• PROBLEM STATEMENT:
Reproduce the lines of the records verbatim, starting at the line containing "著山勢蜿蜒而建，沿途設置七個出入口，步道全長1005公" and ending at the line containing "八卦山天空步道 1005 30 八卦山脈生態遊客中心、生活美學", with both of those lines included.

··· SUPPLIED RECORDS

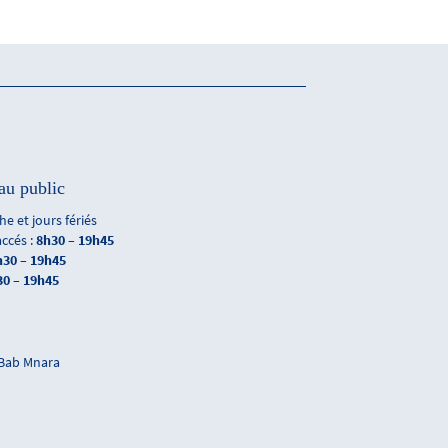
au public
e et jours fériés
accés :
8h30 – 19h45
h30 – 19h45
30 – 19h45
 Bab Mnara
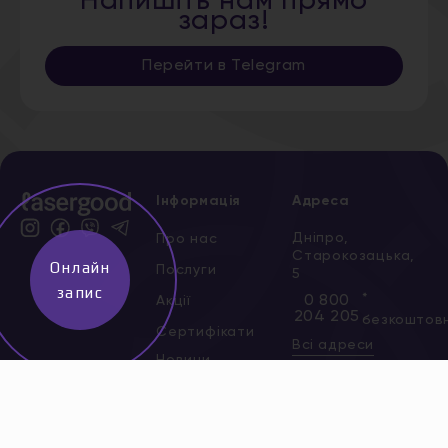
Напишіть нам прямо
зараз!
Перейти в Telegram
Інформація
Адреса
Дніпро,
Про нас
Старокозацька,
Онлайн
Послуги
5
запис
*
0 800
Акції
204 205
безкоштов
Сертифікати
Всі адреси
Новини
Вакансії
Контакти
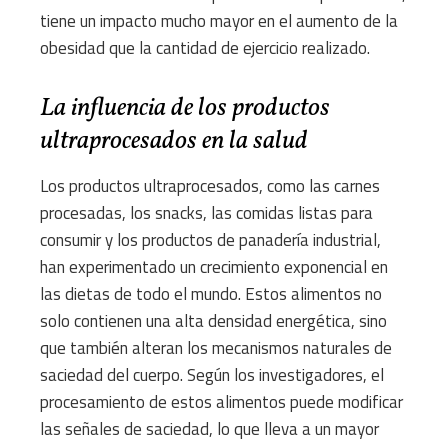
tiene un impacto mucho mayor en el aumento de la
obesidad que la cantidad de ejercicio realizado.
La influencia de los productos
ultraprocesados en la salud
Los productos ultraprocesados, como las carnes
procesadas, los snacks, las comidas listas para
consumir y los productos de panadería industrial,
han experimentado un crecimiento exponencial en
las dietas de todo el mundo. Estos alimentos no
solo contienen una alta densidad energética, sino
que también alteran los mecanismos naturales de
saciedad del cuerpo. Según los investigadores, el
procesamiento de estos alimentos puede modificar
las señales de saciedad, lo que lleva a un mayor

······
··· SUPPLIED RECORDS

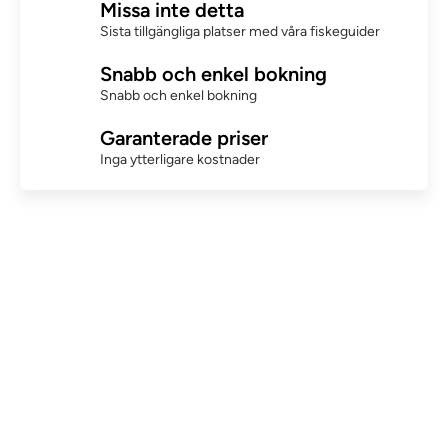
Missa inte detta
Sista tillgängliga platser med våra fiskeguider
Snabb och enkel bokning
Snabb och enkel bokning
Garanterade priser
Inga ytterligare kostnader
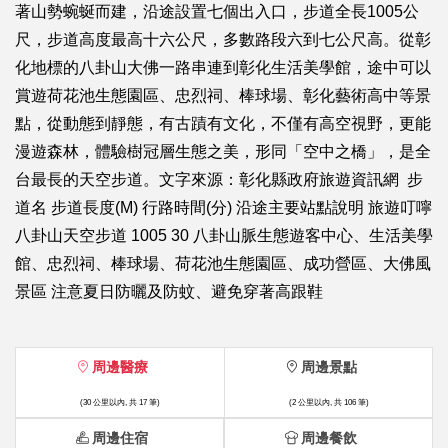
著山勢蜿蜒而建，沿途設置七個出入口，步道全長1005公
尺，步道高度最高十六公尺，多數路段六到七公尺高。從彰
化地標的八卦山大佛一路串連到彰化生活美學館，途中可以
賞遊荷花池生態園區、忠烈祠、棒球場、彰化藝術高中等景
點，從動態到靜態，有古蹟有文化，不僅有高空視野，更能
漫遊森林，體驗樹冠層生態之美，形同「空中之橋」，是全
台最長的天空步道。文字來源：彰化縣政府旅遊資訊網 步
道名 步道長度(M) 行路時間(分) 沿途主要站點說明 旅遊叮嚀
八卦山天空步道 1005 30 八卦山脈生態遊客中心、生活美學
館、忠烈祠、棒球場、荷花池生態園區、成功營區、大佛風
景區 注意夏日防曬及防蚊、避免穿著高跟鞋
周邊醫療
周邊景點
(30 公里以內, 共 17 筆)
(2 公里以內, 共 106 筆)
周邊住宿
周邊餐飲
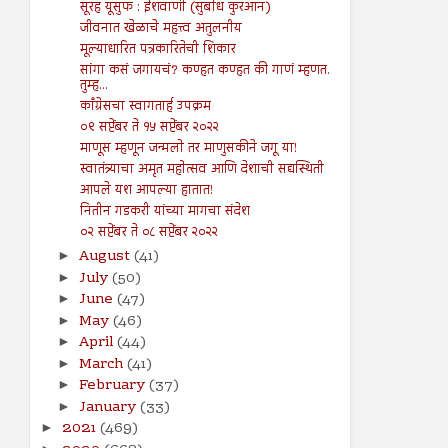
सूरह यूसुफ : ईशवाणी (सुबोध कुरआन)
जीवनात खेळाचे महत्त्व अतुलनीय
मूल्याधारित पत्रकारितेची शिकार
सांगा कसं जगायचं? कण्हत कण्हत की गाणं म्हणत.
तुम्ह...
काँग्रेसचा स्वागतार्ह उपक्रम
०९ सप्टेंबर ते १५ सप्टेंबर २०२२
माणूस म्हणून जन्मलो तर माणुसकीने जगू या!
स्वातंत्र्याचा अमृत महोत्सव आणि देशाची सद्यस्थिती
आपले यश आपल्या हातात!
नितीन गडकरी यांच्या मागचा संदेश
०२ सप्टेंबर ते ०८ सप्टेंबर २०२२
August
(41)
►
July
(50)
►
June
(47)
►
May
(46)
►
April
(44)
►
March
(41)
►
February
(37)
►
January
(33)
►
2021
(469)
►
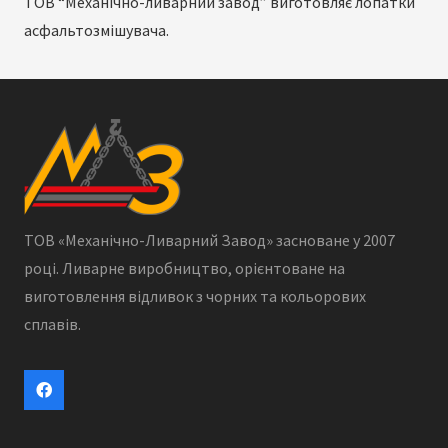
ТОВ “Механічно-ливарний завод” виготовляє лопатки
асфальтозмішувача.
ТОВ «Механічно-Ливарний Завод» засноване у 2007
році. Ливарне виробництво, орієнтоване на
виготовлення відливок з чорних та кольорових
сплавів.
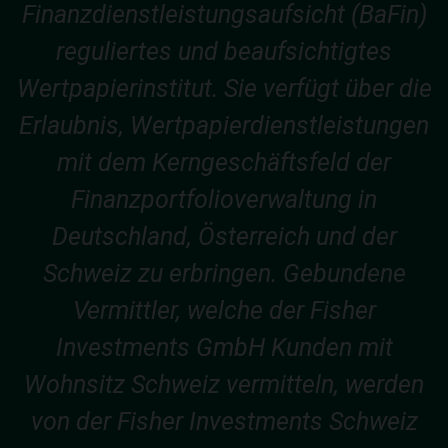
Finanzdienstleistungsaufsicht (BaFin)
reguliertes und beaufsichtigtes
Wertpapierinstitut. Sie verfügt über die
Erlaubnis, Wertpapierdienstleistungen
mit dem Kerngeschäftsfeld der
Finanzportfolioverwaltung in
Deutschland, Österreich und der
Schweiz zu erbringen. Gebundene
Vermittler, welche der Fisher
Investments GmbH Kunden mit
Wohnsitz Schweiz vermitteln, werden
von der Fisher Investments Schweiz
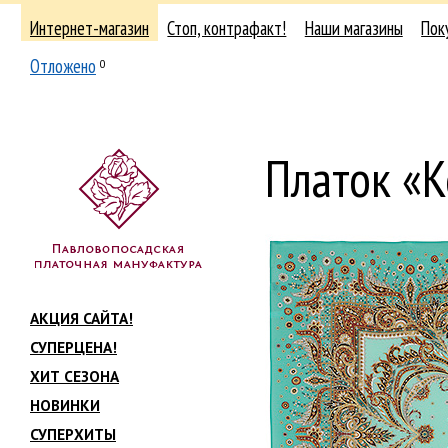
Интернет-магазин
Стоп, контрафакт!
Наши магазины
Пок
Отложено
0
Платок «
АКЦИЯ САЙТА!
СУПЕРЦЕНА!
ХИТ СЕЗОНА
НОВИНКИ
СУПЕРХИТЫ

······

• RESULT OF THE EXERCISE:
著山勢蜿蜒而建，沿途設置七個出入口，步道全長1005公
尺，步道高度最高十六公尺，多數路段六到七公尺高。從彰
化地標的八卦山大佛一路串連到彰化生活美學館，途中可以
賞遊荷花池生態園區、忠烈祠、棒球場、彰化藝術高中等景
點，從動態到靜態，有古蹟有文化，不僅有高空視野，更能
漫遊森林，體驗樹冠層生態之美，形同「空中之橋」，是全
台最長的天空步道。文字來源：彰化縣政府旅遊資訊網 步
道名 步道長度(M) 行路時間(分) 沿途主要站點說明 旅遊叮嚀
八卦山天空步道 1005 30 八卦山脈生態遊客中心、生活美學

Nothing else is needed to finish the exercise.